This site is about the overreaching political power of the NC Association of Realtors flush with money from cashing in your equity 6% at a time, leaving you to pay for growth with property taxes, year after year, with or without cash flow. In the last few years NCAR has pumped millions of dollars into NC political campaigns at the state and local level. They have spent millions more to defeat Local Options for Local Governments with misleading ads.

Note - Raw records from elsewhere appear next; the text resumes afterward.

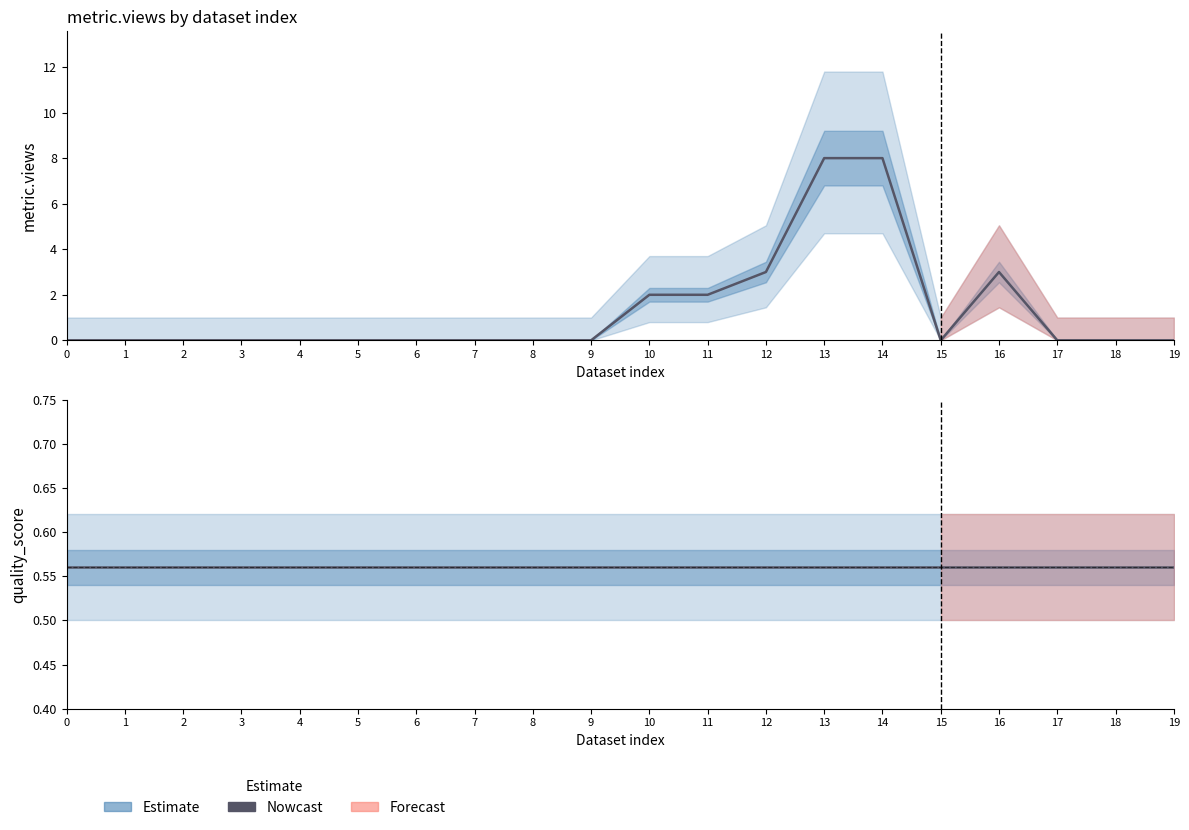

Reading right to left, transcribe all the data shown in this chart.

metric.views: 0.0	0.0	0.0	3.0	0.0	8.0	8.0	3.0	2.0	2.0	0.0	0.0	0.0	0.0	0.0	0.0	0.0	0.0	0.0	0.0
quality_score: 0.6	0.6	0.6	0.6	0.6	0.6	0.6	0.6	0.6	0.6	0.6	0.6	0.6	0.6	0.6	0.6	0.6	0.6	0.6	0.6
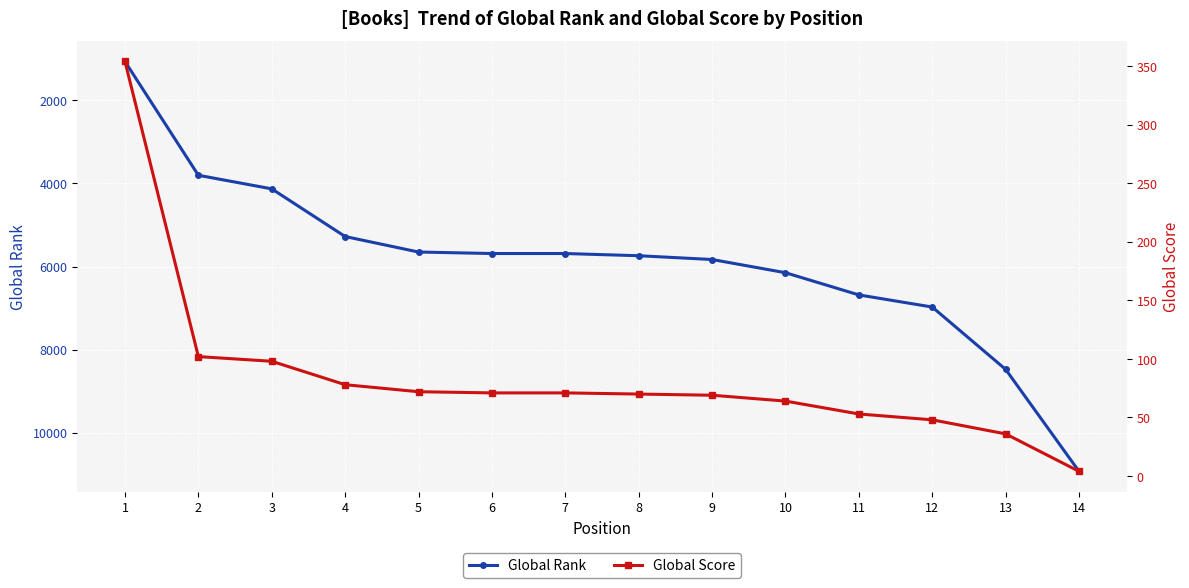

Reading right to left, list all the values displayed in this chart.

Global Rank: 10929	8475	6975	6683	6149	5831	5740	5687	5687	5651	5278	4131	3804	1066
Global Score: 4	36	48	53	64	69	70	71	71	72	78	98	102	354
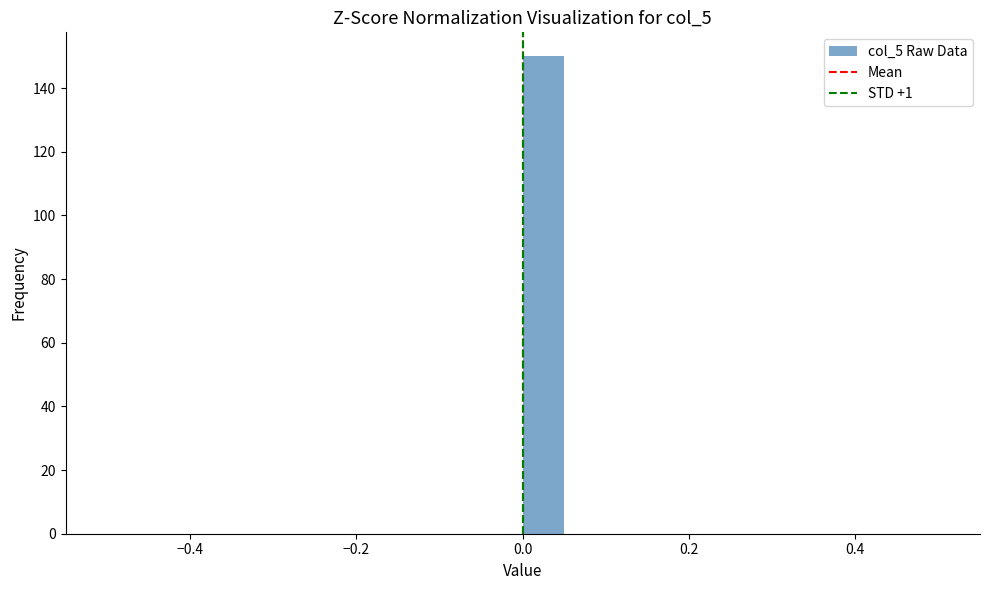

Around what value on the x-axis is the tallest bar? Give the approximate position of its centre, as read against the axis.

0.02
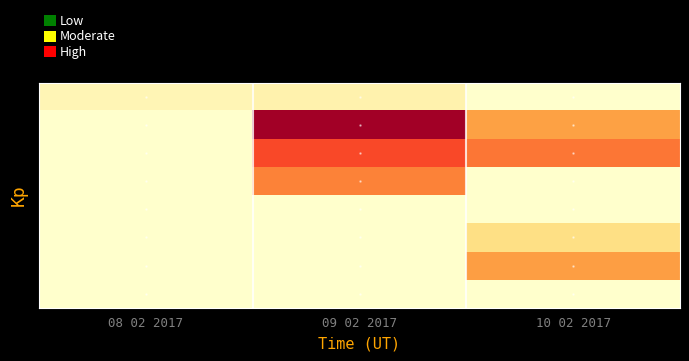

Which category has the highest value across all series?

09 02 2017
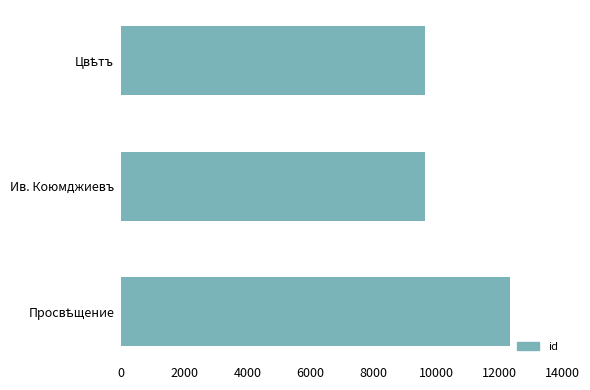

Are the bars grouped side by side (vs. stacked)?

No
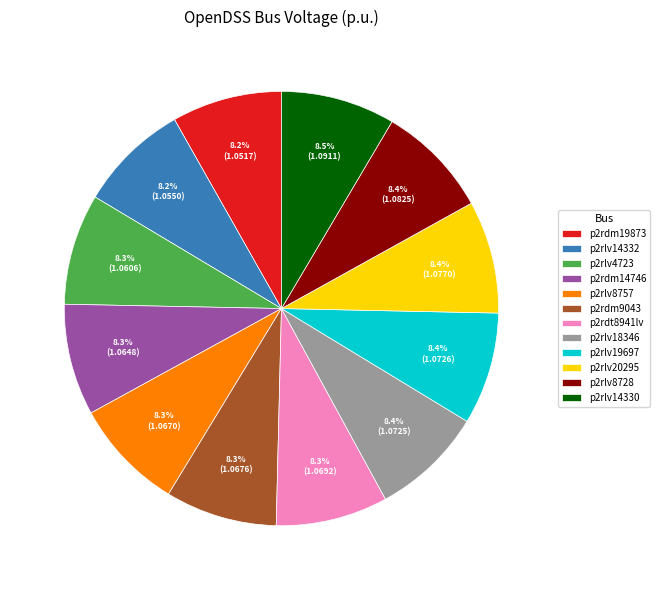

Count the number of slices in the pie.

12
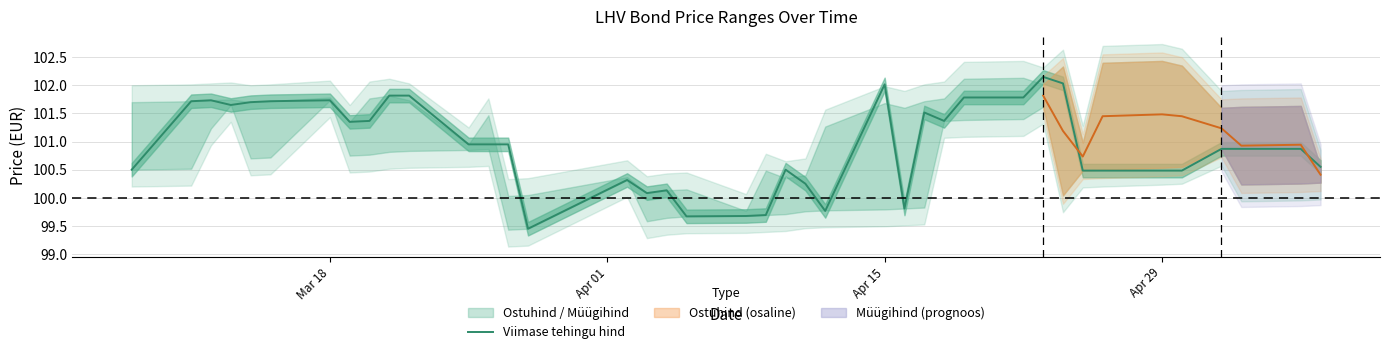

Is it true that Viimase tehingu hind equals 102.0 at Apr 15?

True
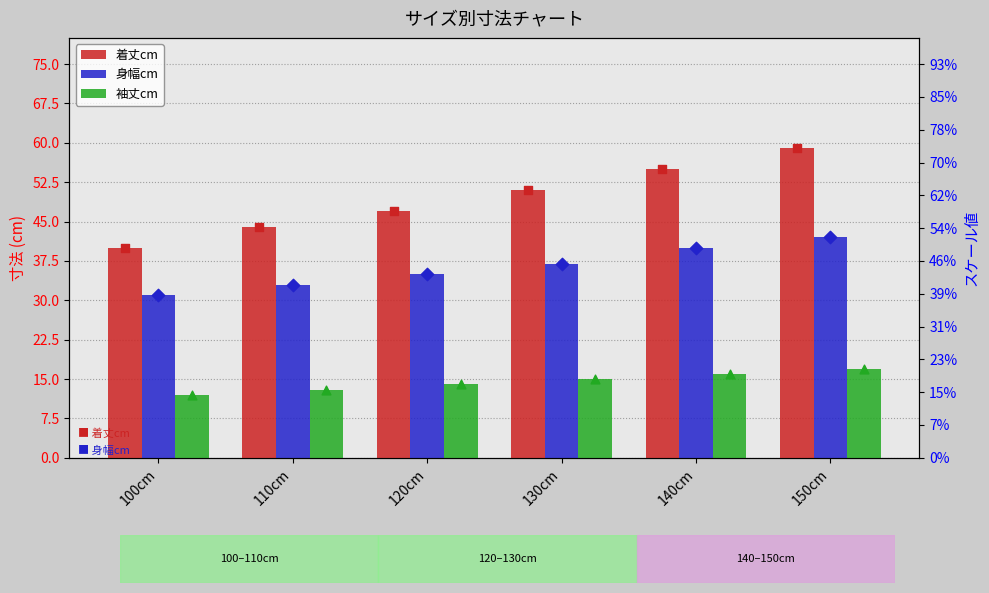

At which category is the sum across all series the highest?

150cm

Thursday, December 2, 2010

On the Radar

Though the 2010 NC legislative session ended in July and the 2011 starts up in January, state legislators are still busy with study committees. Among the issues being tracked by the NC Association of Realtors are:

• Consolidation of State Agencies and Departments
• Consolidation or Elimination of State Boards and Commissions
• Developer Responsibility for Street Construction
• Urban Growth and Infrastructure
• Legislative Study Commission on Public-Private Partnerships
• Joint Select Study Committee on Tort Reform
• Sustainable communities

Most of these meetings can be located at the NC General Assembly website. For others it may be necessary to drill down through State Board Notices at the NC Secretary of State's Office where you'll also find in lobbyist reports that NCAR's former executive Tim Kent is now a lobbyist for the NC Beer & Wine Wholesalers Association.

2 comments:

Triadwatch said...

would be interested to know what they want with the developers responsibility on roads

gregflynn said...

This is related to an issue supported by the NC Home Builders from the 2009 session.

S-761 Street Construction/Developer Responsibility—
Limits cost to developers for street or highway construction to the proportional amount necessary to serve projected traffic generated by the development.


It worked its way through several votes in the 2010 session. It was not passed but made its way into the Studies Act of 2010:

JOINT LEGISLATIVE TRANSPORTATION OVERSIGHT COMMITTEE
STUDIES

SECTION 4.5. Street Construction/Developer Responsibility (S.B. 761 – Brown, Cole) – The Committee may study whether to limit the responsibility of developers for the cost of street or highway construction to the amount necessary to serve the projected traffic generated by a development.